● Text provided:
******************************
A buddy adventure at heart, the majority of Moana’s scenes rest on the shoulders of Johnson and Cravalho, who don’t merely suffice in their roles, but excel. The film’s musical numbers are well-paced, well-placed, inventive and wonderfully sung. I’m pretty sure I caught a momentary Mad Max: Fury Road reference in the instrumental score, and when the story hit its climactic peak, I... might have cursed softly over the sheer aesthetic beauty of what I was seeing.

Walt Disney Studios

Moana has a relatively familiar mythic framing, but the story that directors Ron Clements, John Musker, Don Hall and Chris Williams deliver, has — if you’ll pardon the maritime pun — considerable depth. I had a nagging thought for the majority of my screening that a certain character seemed oddly underwritten, only to find that the two-dimensionality was deliberate and part of a major reveal. I wish Moana had one small scene to explicitly show a character’s third act turn instead of merely alluding to their motivation, and for the rare Disney movie where the protagonist’s parents are both alive, the role of Moana’s mother is minor and practically wordless.
******************************
● Data to examine:
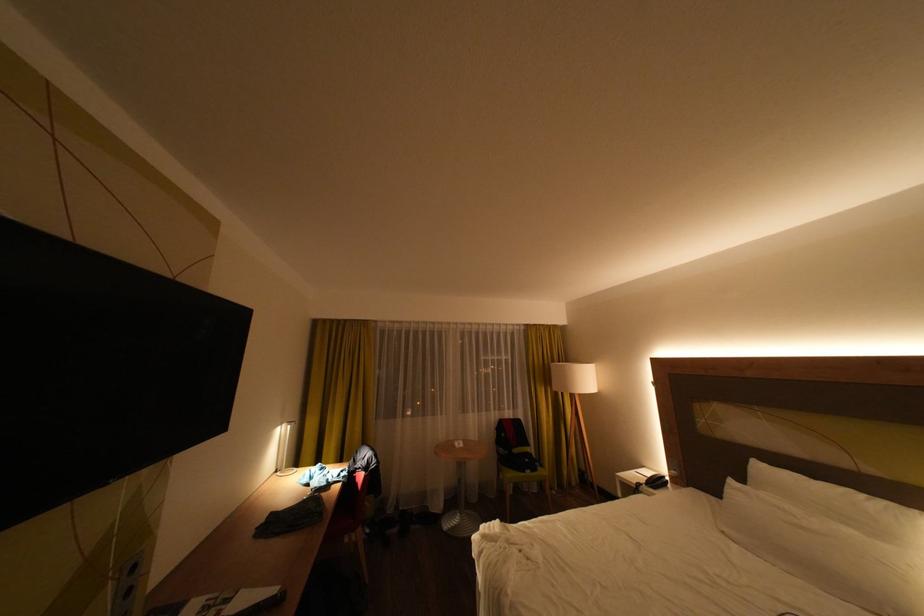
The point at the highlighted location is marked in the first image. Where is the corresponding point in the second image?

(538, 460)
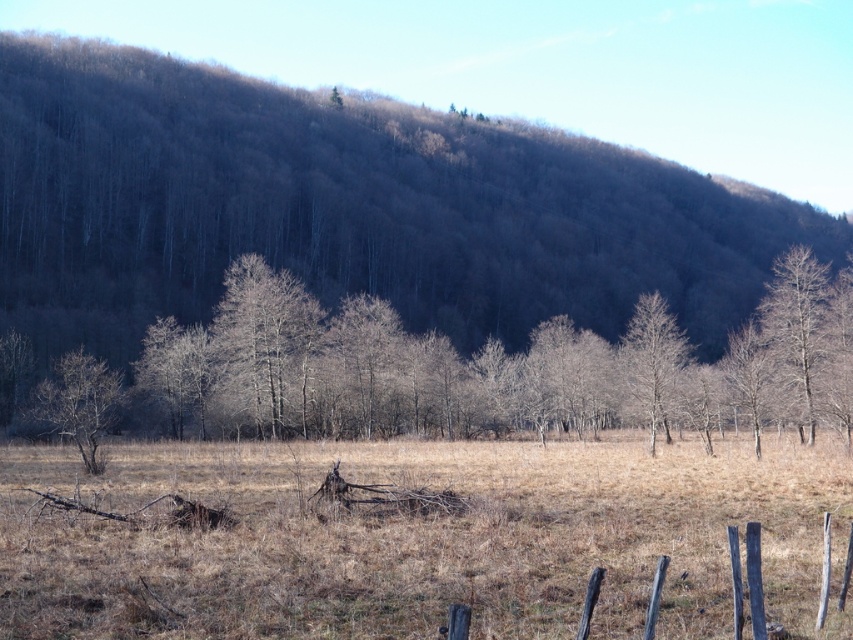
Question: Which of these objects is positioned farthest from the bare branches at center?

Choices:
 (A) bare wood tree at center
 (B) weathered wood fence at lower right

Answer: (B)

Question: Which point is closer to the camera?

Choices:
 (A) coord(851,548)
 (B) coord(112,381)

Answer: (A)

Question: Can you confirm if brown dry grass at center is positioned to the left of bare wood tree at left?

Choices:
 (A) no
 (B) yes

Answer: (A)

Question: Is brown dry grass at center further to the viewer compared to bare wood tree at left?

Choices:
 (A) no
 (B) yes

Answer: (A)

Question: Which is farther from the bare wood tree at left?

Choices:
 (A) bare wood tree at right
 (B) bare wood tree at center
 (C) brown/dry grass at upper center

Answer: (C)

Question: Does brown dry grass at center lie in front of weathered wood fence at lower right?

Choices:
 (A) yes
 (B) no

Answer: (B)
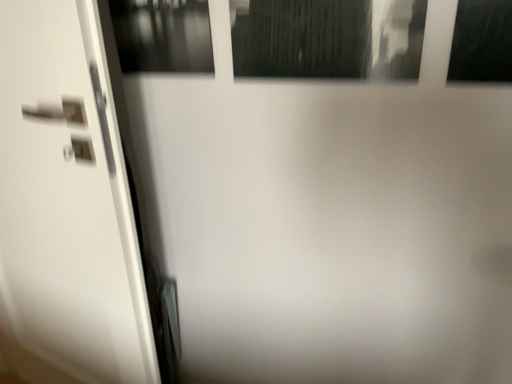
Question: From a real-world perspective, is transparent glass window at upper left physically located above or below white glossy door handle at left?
******************************
● Tasks to carry out:
a - Transcribe the passage of the Moana review that starts at "Walt Disney Studios" and ends at "and practically wordless.".
b - Starting at the line of the listing that contains "Answer: (C)" and ending at the end of the listing, give those lines as a numbered list, with blank lines omitted. Leave the pictures out.
The Moana review and the listing are unrelated to each other.

● Responses per task:
a -
Walt Disney Studios

Moana has a relatively familiar mythic framing, but the story that directors Ron Clements, John Musker, Don Hall and Chris Williams deliver, has — if you’ll pardon the maritime pun — considerable depth. I had a nagging thought for the majority of my screening that a certain character seemed oddly underwritten, only to find that the two-dimensionality was deliberate and part of a major reveal. I wish Moana had one small scene to explicitly show a character’s third act turn instead of merely alluding to their motivation, and for the rare Disney movie where the protagonist’s parents are both alive, the role of Moana’s mother is minor and practically wordless.

b -
1. Answer: (C)
2. Question: Does brown dry grass at center lie in front of weathered wood fence at lower right?
3. Choices:
4.  (A) yes
5.  (B) no
6. Answer: (B)
7. Question: From a real-world perspective, is transparent glass window at upper left physically located above or below white glossy door handle at left?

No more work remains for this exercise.